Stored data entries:

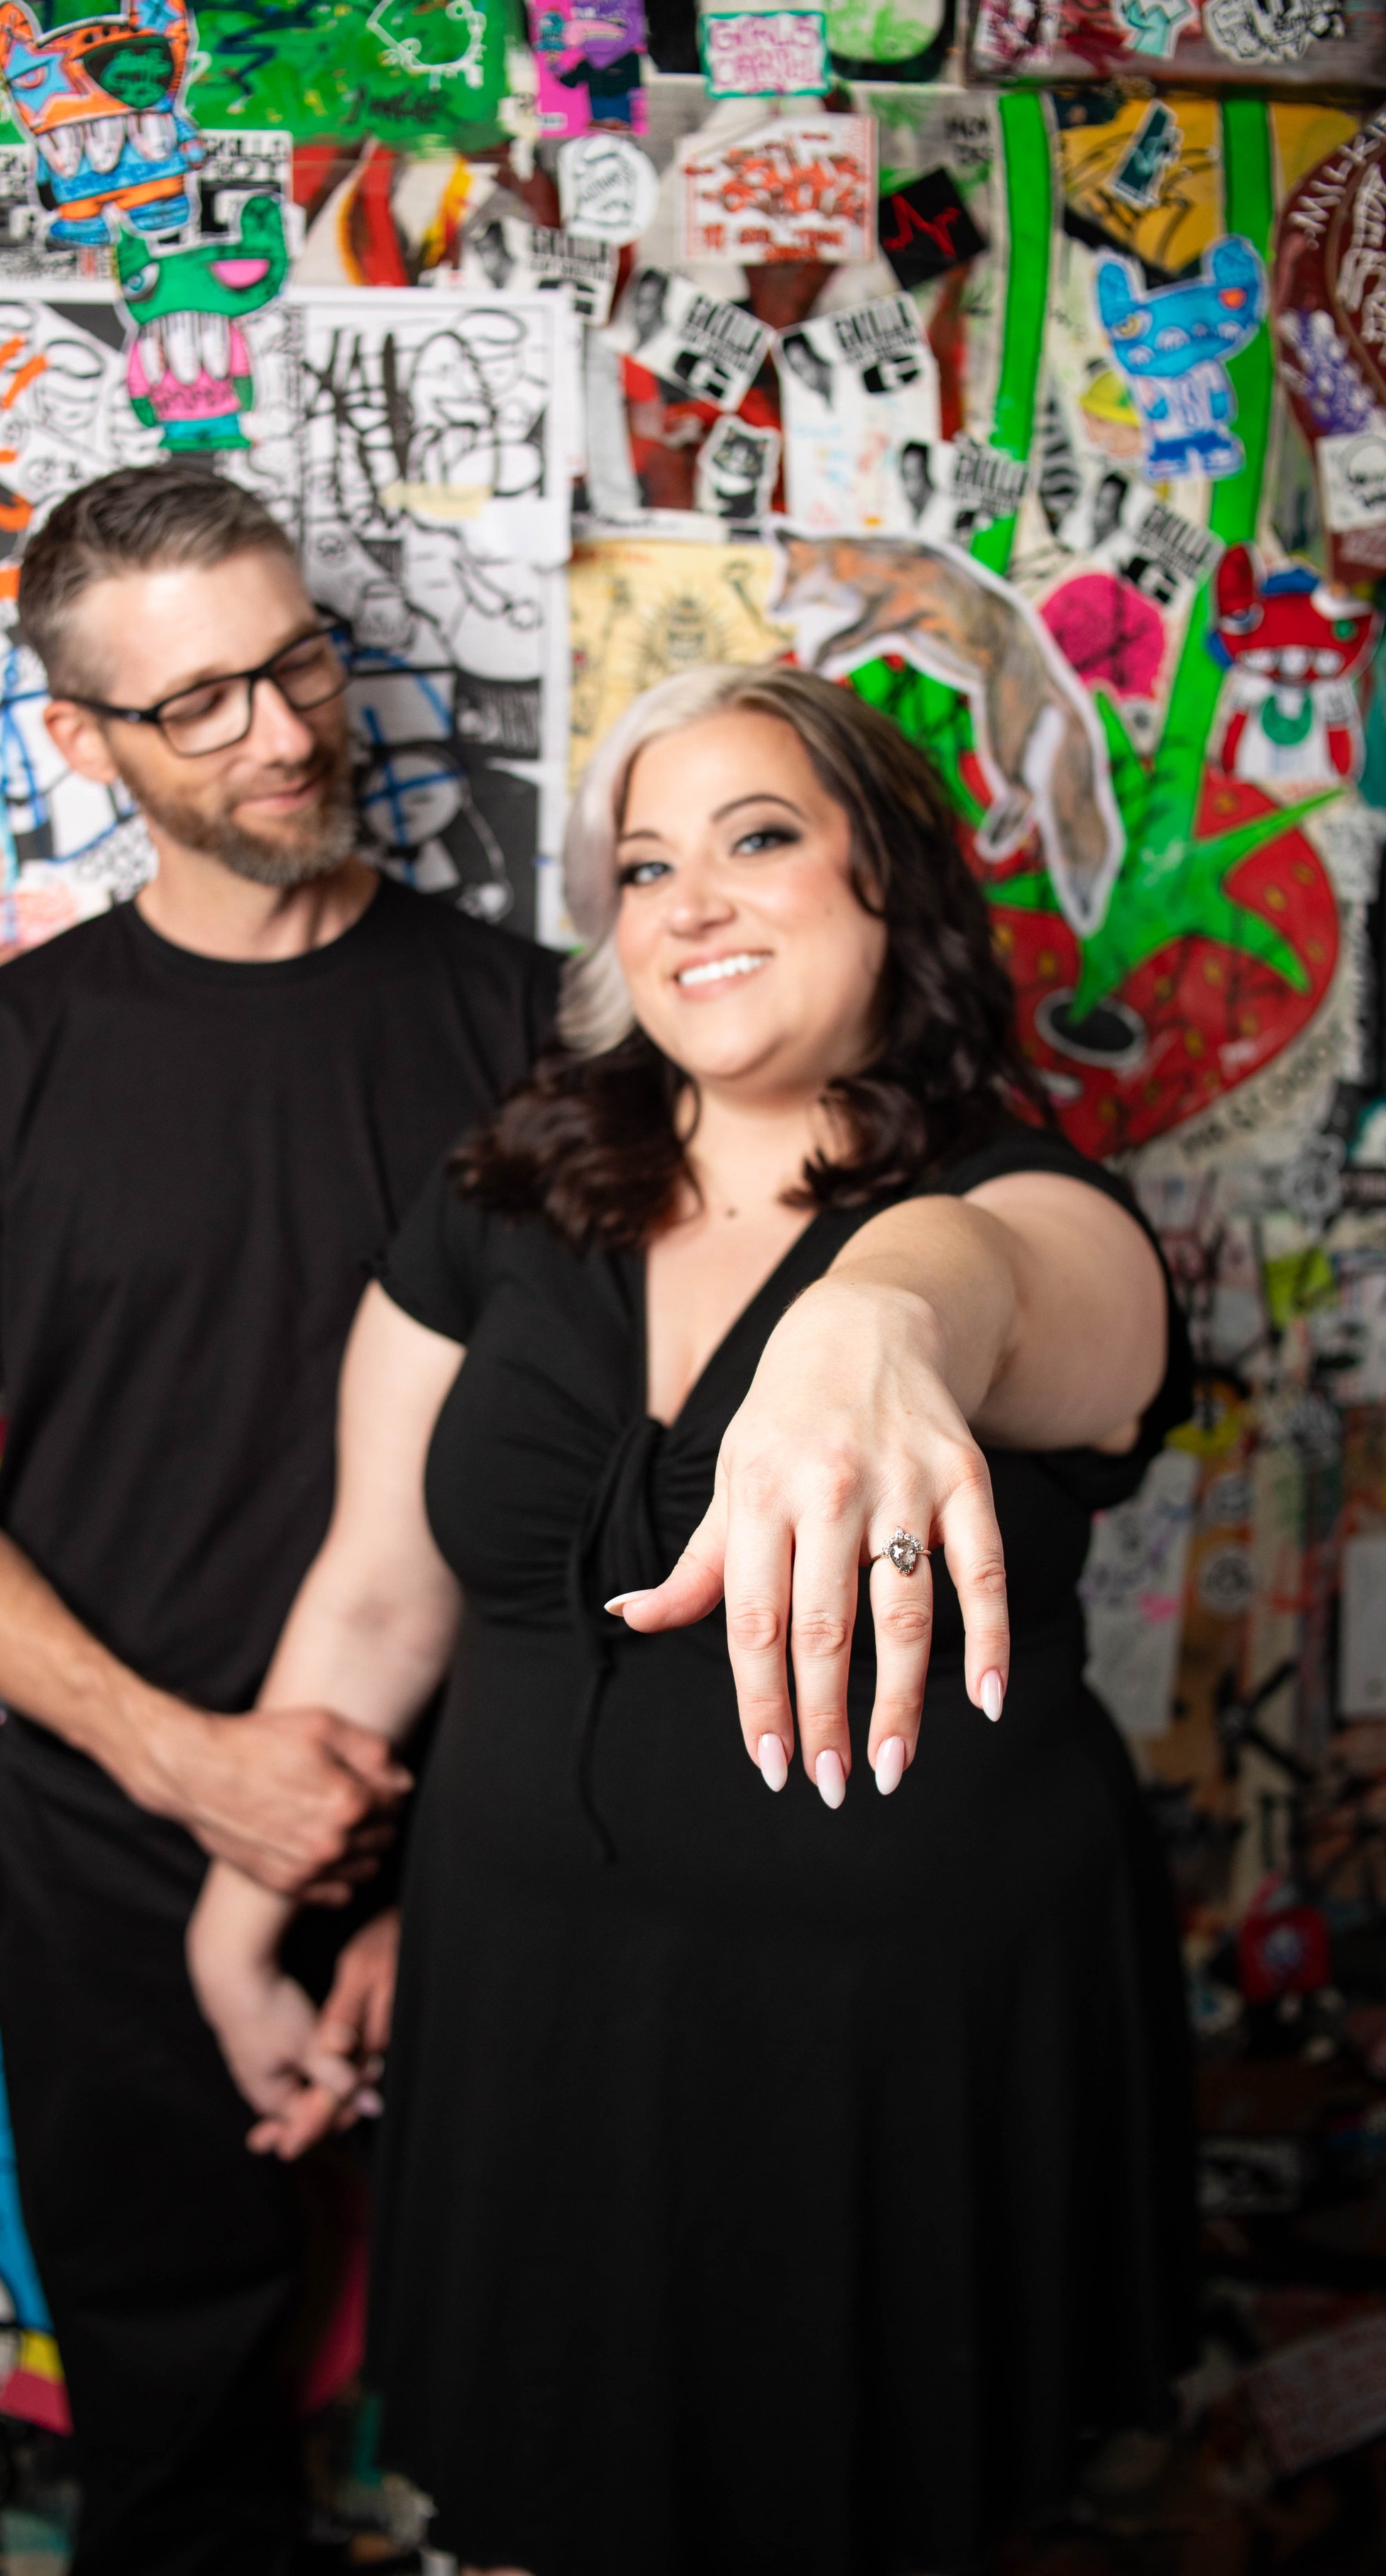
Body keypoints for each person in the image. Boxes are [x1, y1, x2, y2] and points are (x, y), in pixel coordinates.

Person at [191, 663, 1199, 2576]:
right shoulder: (499, 1202)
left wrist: (876, 1318)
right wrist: (241, 1921)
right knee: (534, 2515)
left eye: (757, 839)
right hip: (529, 2021)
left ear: (888, 879)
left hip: (890, 2058)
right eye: (643, 867)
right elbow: (378, 1591)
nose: (690, 901)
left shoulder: (1025, 1212)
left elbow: (1036, 1304)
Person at [0, 461, 565, 2575]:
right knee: (171, 2442)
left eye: (299, 660)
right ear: (82, 741)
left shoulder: (526, 1031)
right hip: (107, 1841)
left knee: (560, 2393)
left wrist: (440, 1869)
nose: (283, 728)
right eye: (203, 703)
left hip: (492, 1836)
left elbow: (597, 1483)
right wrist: (196, 1771)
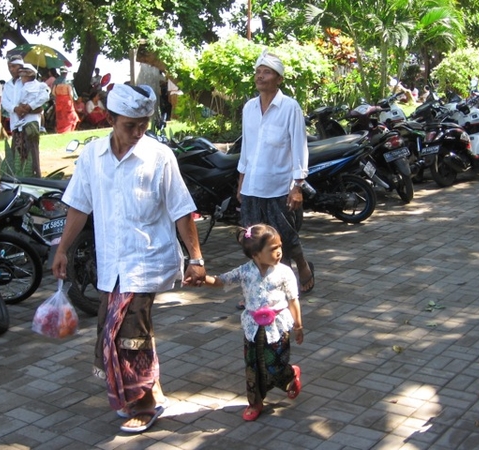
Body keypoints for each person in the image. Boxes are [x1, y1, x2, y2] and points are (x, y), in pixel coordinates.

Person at [51, 83, 206, 434]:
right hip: (112, 265)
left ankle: (145, 404)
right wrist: (62, 250)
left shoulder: (159, 155)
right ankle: (152, 391)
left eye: (144, 124)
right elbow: (78, 206)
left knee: (130, 333)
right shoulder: (92, 156)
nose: (138, 132)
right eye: (130, 125)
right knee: (112, 327)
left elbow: (182, 210)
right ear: (110, 118)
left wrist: (195, 257)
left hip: (147, 261)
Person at [188, 224, 303, 421]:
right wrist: (201, 279)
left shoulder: (284, 272)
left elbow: (293, 299)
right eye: (273, 249)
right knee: (252, 365)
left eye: (280, 247)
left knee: (275, 364)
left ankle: (290, 374)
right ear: (256, 254)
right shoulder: (244, 271)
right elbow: (221, 281)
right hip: (252, 327)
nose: (279, 252)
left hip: (277, 327)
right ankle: (255, 402)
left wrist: (298, 326)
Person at [237, 50, 315, 299]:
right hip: (252, 186)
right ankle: (258, 289)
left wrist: (297, 186)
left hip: (280, 185)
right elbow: (246, 149)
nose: (260, 76)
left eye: (267, 72)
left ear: (279, 78)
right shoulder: (249, 108)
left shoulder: (290, 107)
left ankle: (301, 265)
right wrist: (240, 181)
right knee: (253, 241)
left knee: (286, 237)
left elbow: (299, 147)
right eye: (258, 72)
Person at [1, 57, 49, 177]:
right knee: (16, 154)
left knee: (32, 154)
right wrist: (15, 108)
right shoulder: (7, 85)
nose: (11, 69)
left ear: (20, 67)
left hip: (30, 124)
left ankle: (35, 179)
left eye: (14, 66)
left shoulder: (32, 83)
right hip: (16, 124)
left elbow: (44, 95)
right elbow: (4, 102)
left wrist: (29, 107)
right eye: (9, 67)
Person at [52, 66, 80, 133]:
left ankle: (60, 130)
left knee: (60, 116)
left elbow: (53, 92)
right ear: (66, 73)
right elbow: (70, 93)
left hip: (59, 100)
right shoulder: (68, 82)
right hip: (67, 101)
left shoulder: (56, 82)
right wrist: (72, 101)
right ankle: (68, 130)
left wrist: (58, 97)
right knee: (70, 115)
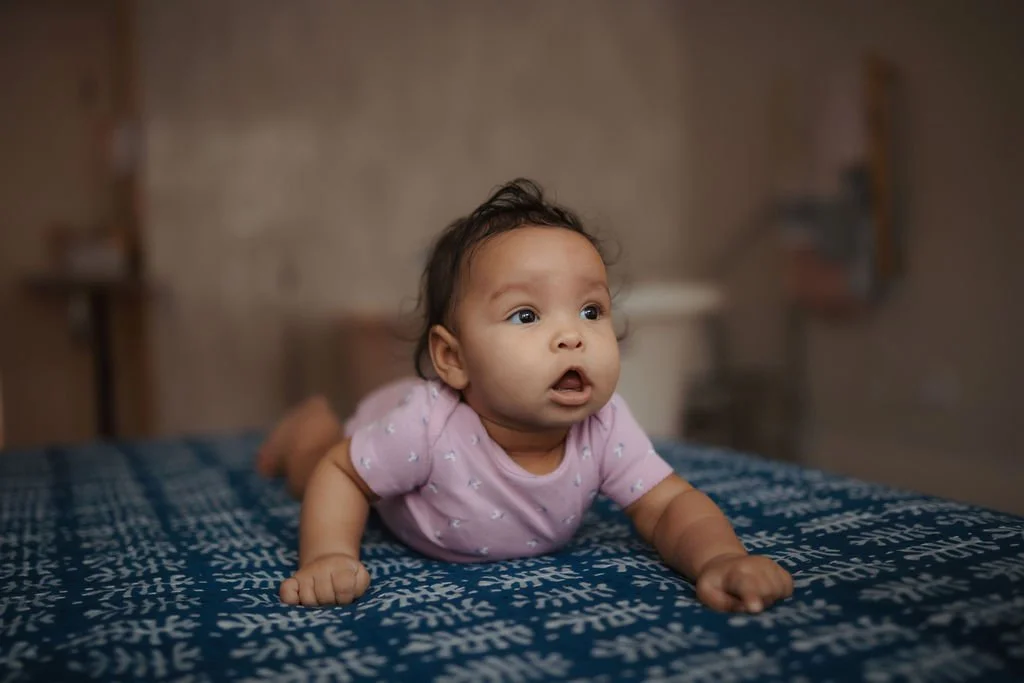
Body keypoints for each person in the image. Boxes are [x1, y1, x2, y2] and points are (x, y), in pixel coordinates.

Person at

■ Exercise aim ■
Print every record above exactly, with no pictures.

■ Response to this task ■
Body keypoints for each person in the image. Boxes are [x1, y1, x2, y2] and points are (x, y), in pixel coordinates.

Person at [191, 663, 1199, 2576]:
right shoulder: (499, 1202)
left wrist: (876, 1318)
right wrist: (241, 1921)
right knee: (534, 2515)
left eye: (757, 839)
right hip: (529, 2021)
left ear: (888, 879)
left hip: (890, 2058)
right eye: (643, 867)
right elbow: (378, 1591)
nose: (690, 901)
left shoulder: (1025, 1212)
left elbow: (1036, 1304)
Person at [0, 461, 565, 2575]:
right knee: (171, 2442)
left eye: (299, 660)
right ear: (82, 741)
left shoulder: (526, 1031)
right hip: (107, 1841)
left knee: (560, 2393)
left wrist: (440, 1869)
nose: (283, 728)
right eye: (203, 703)
left hip: (492, 1836)
left elbow: (597, 1483)
right wrist: (196, 1771)
Body keypoints for each person in the image. Boxes are [x1, y1, x2, y2] and points are (x, y), in pixel coordinates.

Person at [51, 83, 206, 434]:
right hip: (112, 265)
left ankle: (145, 404)
right wrist: (62, 250)
left shoulder: (159, 155)
right ankle: (152, 391)
left eye: (144, 124)
right elbow: (78, 206)
left knee: (130, 333)
right shoulder: (92, 156)
nose: (138, 132)
right eye: (130, 125)
right knee: (112, 327)
left elbow: (182, 210)
right ear: (110, 118)
left wrist: (195, 257)
left hip: (147, 261)
Person at [188, 224, 303, 421]:
right wrist: (201, 279)
left shoulder: (284, 272)
left elbow: (293, 299)
right eye: (273, 249)
right knee: (252, 365)
left eye: (280, 247)
left knee: (275, 364)
left ankle: (290, 374)
right ear: (256, 254)
right shoulder: (244, 271)
right elbow: (221, 281)
right hip: (252, 327)
nose: (279, 252)
left hip: (277, 327)
right ankle: (255, 402)
left wrist: (298, 326)
Person at [237, 50, 315, 299]:
right hip: (252, 186)
right ankle: (258, 289)
left wrist: (297, 186)
left hip: (280, 185)
right elbow: (246, 149)
nose: (260, 76)
left eye: (267, 72)
left ear: (279, 78)
right shoulder: (249, 108)
left shoulder: (290, 107)
left ankle: (301, 265)
right wrist: (240, 181)
right knee: (253, 241)
left knee: (286, 237)
left elbow: (299, 147)
right eye: (258, 72)
Person at [1, 57, 49, 177]:
right knee: (16, 154)
left knee: (32, 154)
right wrist: (15, 108)
right shoulder: (7, 85)
nose: (11, 69)
left ear: (20, 67)
left hip: (30, 124)
left ankle: (35, 179)
left eye: (14, 66)
left shoulder: (32, 83)
right hip: (16, 124)
left elbow: (44, 95)
right elbow: (4, 102)
left wrist: (29, 107)
right eye: (9, 67)
Person at [52, 66, 80, 133]:
left ankle: (60, 130)
left knee: (60, 116)
left elbow: (53, 92)
right ear: (66, 73)
right elbow: (70, 93)
left hip: (59, 100)
right shoulder: (68, 82)
right hip: (67, 101)
left shoulder: (56, 82)
right wrist: (72, 101)
right ankle: (68, 130)
left wrist: (58, 97)
right knee: (70, 115)
Body keypoints for each person in the image. Boxes are [x1, y1, x2, y2] and points are (x, y), in pixel coordinates.

Person at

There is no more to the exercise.